* Activity *
Exact copy, pictures excluded: the lines from the one containing "ring dip: (130, 154)" to the end of the listing.

* Material to process *
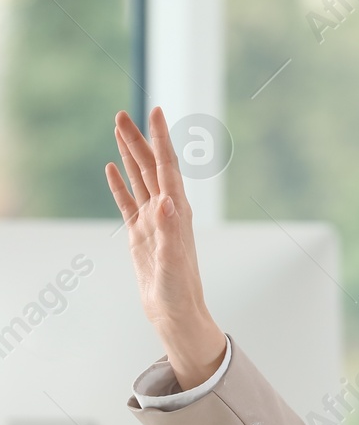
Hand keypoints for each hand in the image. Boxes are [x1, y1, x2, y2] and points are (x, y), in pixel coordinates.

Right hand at [104, 107, 226, 389]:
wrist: (175, 313)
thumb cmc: (178, 291)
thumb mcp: (172, 262)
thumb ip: (169, 231)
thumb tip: (166, 202)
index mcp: (176, 213)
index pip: (166, 167)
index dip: (160, 140)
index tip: (156, 111)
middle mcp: (166, 212)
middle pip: (150, 167)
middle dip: (139, 139)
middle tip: (123, 113)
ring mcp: (153, 221)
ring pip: (139, 179)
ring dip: (130, 154)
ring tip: (119, 129)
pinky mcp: (141, 234)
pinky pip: (128, 201)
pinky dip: (121, 183)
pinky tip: (114, 168)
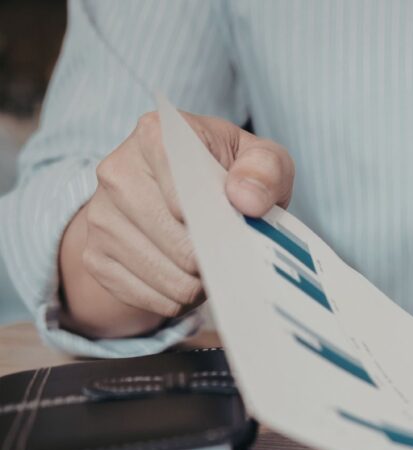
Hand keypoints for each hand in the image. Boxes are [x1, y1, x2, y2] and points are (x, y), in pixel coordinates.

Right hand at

* Response *
ring dip: (130, 154)
ring tip: (119, 129)
pinky mcp: (141, 234)
pinky pip: (128, 201)
pinky dip: (121, 183)
pinky tip: (114, 168)
Hand keypoints for each hand in the image. Boxes are [x1, y1, x2, y2] and points are (x, y), in pixel coordinates.

Right hand at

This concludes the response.